© JUNGE FREIHEIT Verlag GmbH & Co. KG www.jungefreiheit.de 27/24 / 28. Juni 2024

Nicht vereinbar
Resolution: Schriftstellerverband will keine AfD-Mitglieder dulden
Thorsten Thaler

Berlin, Rotes Rathaus, 7. Juni 1979: Der Schriftstellerverband der DDR unter dem Vorsitz von Hermann Kant schließt neun seiner Mitglieder aus: Kurt Bartsch, Adolf Endler, Stefan Heym, Karl-Heinz Jakobs, Klaus Poche, Klaus Schlesinger, Rolf Schneider, Dieter Schubert und Joachim Seyppel. Anlaß war ihr in westdeutschen Medien veröffentlichter offener Brief an den DDR-Staatsratsvorsitzenden Erich Honecker. Darin hieß es unter anderem: „Mit wachsender Sorge verfolgen wir die Entwicklung unserer Kulturpolitik. Immer häufiger wird versucht, engagierte, kritische Schriftsteller zu diffamieren, mundtot zu machen, oder, wie unseren Kollegen Stefan Heym, strafrechtlich zu verfolgen. Der öffentliche Meinungsstreit findet nicht statt. Durch die Koppelung von Zensur und Strafgesetzen soll das Erscheinen kritischer Werke verhindert werden.“

Der Schriftstellerverband inszenierte den Ausschluß der unliebsam gewordenen Autoren in einer Art Tribunal, einem Schauprozeß. Für die Betroffenen bedeutete der Rauswurf ein faktisches Berufsverbot, weshalb viele von ihnen die DDR verließen.

PEN-Zentrum beruft sich auf eigene Grundsätze

„Der Schriftsteller muß auf Ungerechtigkeit vorbereitet sein. Das ist sein Berufsrisiko.“ Der Satz stammt von Alexander Solschenizyn gegenüber einem Journalisten im März 1967. Damals war bereits sein Erstlingswerk „Ein Tag im Leben des Iwan Denissowitsch“ erschienen. Der Roman schildert einen Tag aus dem Leben eines Häftlings in einem sowjetischen Gulag. Gut zweieinhalb Jahre später, im November 1969, wurde der prominente russische Autor und Dissident aus dem sowjetischen Schriftstellerverband ausgeschlossen. Begründung: „antigesellschaftliches Verhalten“. Später erging es unter anderem Lew Kopelew und Wladimir Woinowitsch genauso. Alle drei wurden aus der Sowjet-union ausgebürgert.
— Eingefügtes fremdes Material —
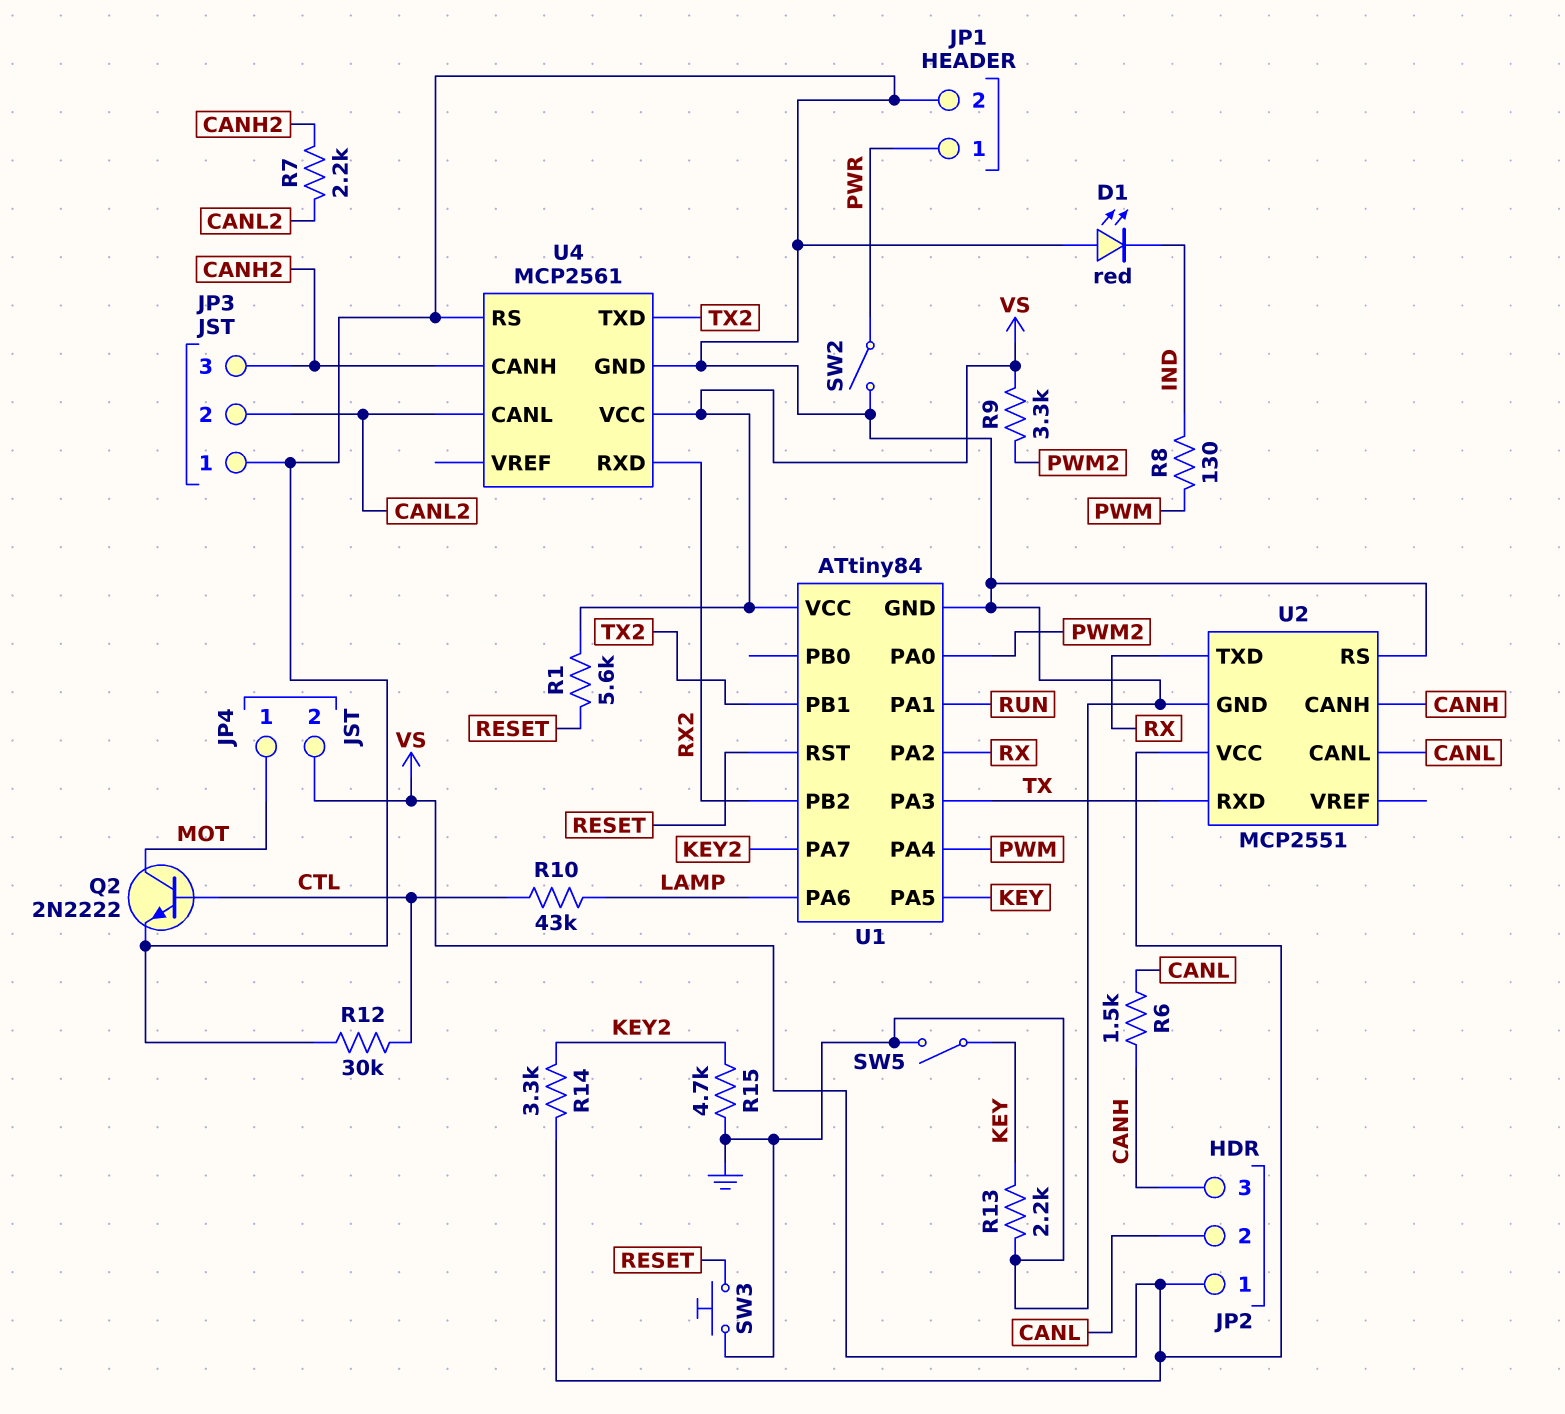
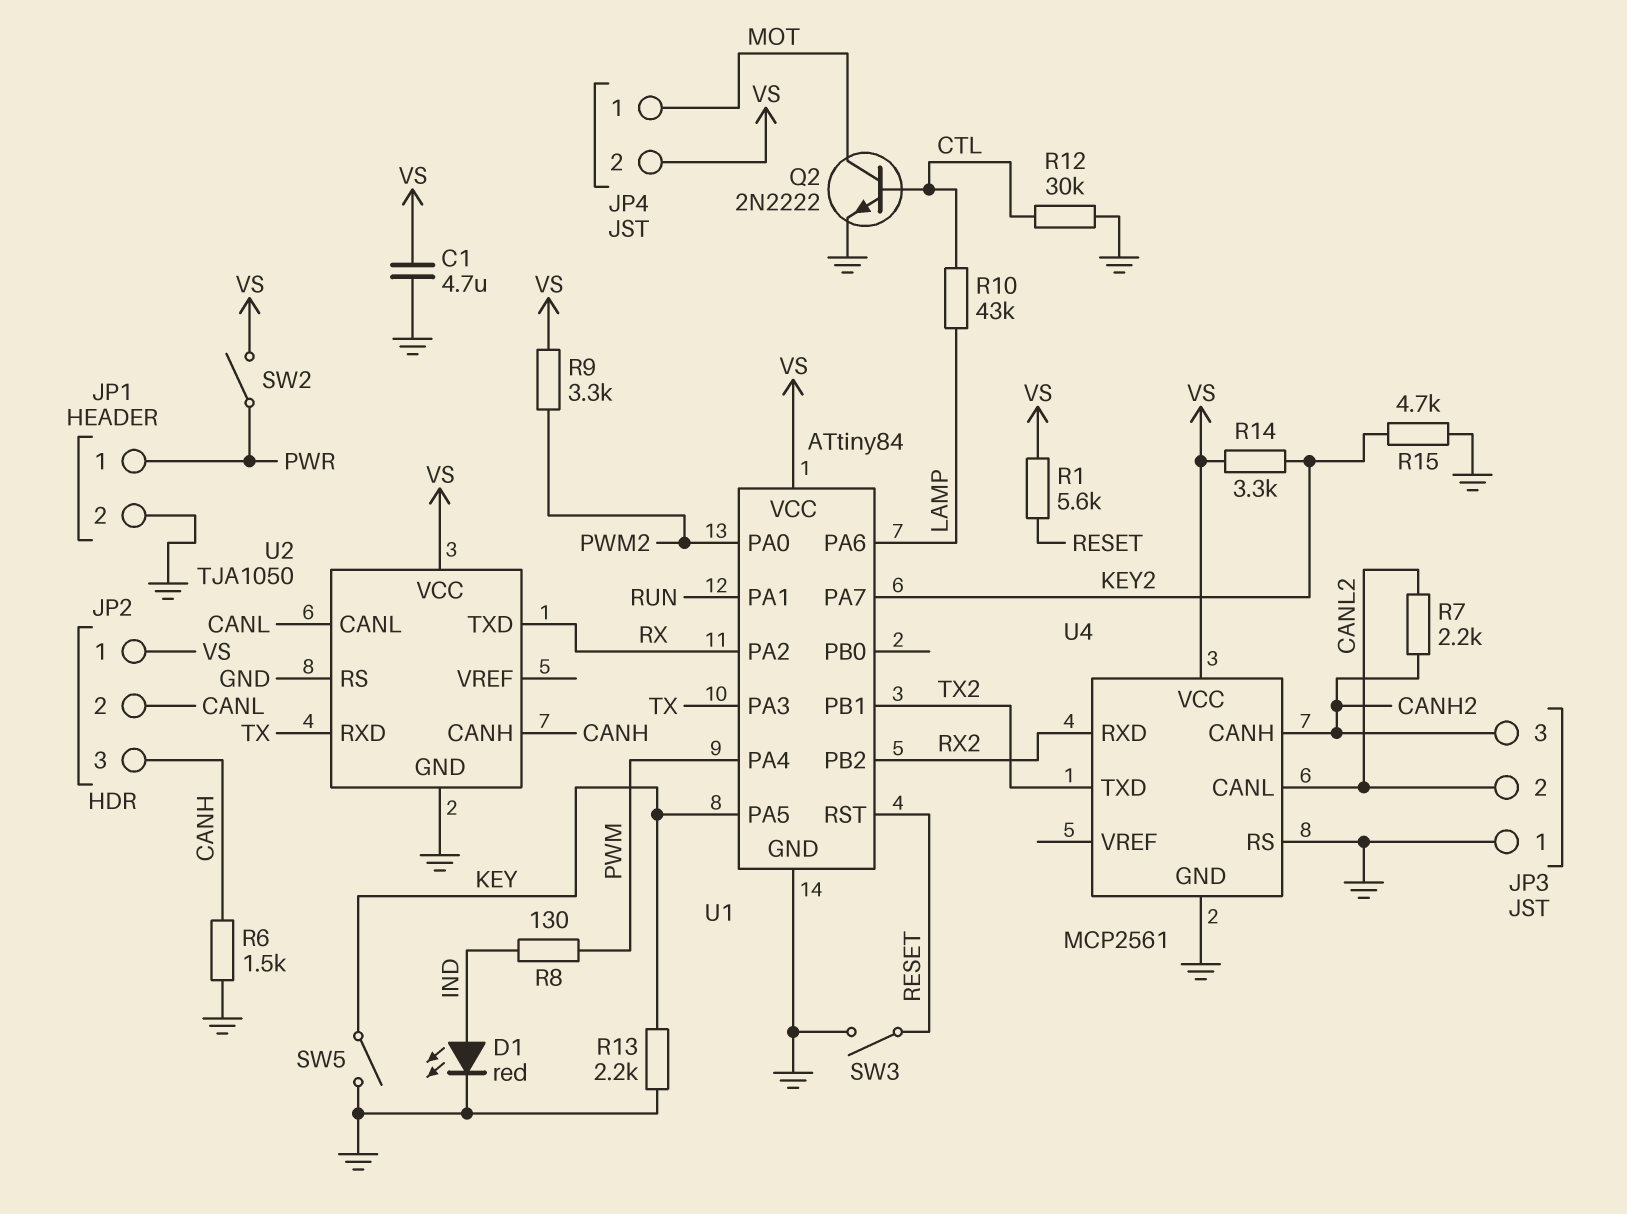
C1: none -> 4.7uF (GND, VS)
D1: LED red (A GND, K IND) -> LED red (A IND, K GND)
R6: 1.5k (CANH, CANL) -> 1.5k (CANH, GND)
SW2: switch (GND, PWR) -> switch (PWR, VS)
SW3: button (GND, RESET) -> switch (GND, RESET)
U2: MCP2551 -> TJA1050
Warum diese Reminiszenzen an den Umgang totalitärer Regime mit kritischen Köpfen. Am vergangenen Samstag hat die Schriftstellervereinigung PEN-Zentrum Deutschland auf ihrer Mitgliederversammlung in Hamburg eine Resolution verabschiedet, die die Unvereinbarkeit der Doppelmitgliedschaft im PEN und in der AfD festlegt. Zur Begründung heißt es, die Partei propagiere Ansichten und Ziele, die den in der PEN-Charta festgelegten Werten entgegenstehen. Die politische Agenda der AfD ziele darauf ab, nationale und kulturelle Grenzen zu betonen „und oft auch zu verschärfen“. Dies widerspreche den Grundsätzen des PEN, die auf „internationale Verständigung, gegenseitigen Respekt und den Kampf gegen Haß und Intoleranz abzielen“. Den letzten – geheuchelten – Satz in der Mitteilung des Schriftstellerverbandes darf man sich auf der Zunge zergehen lassen: „Der PEN begreift sich als Anwalt des freien Wortes, und es ist unerläßlich, daß seine Mitglieder diese Werte in jeder Hinsicht unterstützen und verteidigen.“

Kritische Stimmen dazu wie damals von westlichen etablierten Medien und aus der Politik zu dem Vorgehen der Schrtiftstellerverbände der DDR und der Sowjetunion? Fehlanzeige auf ganzer Linie.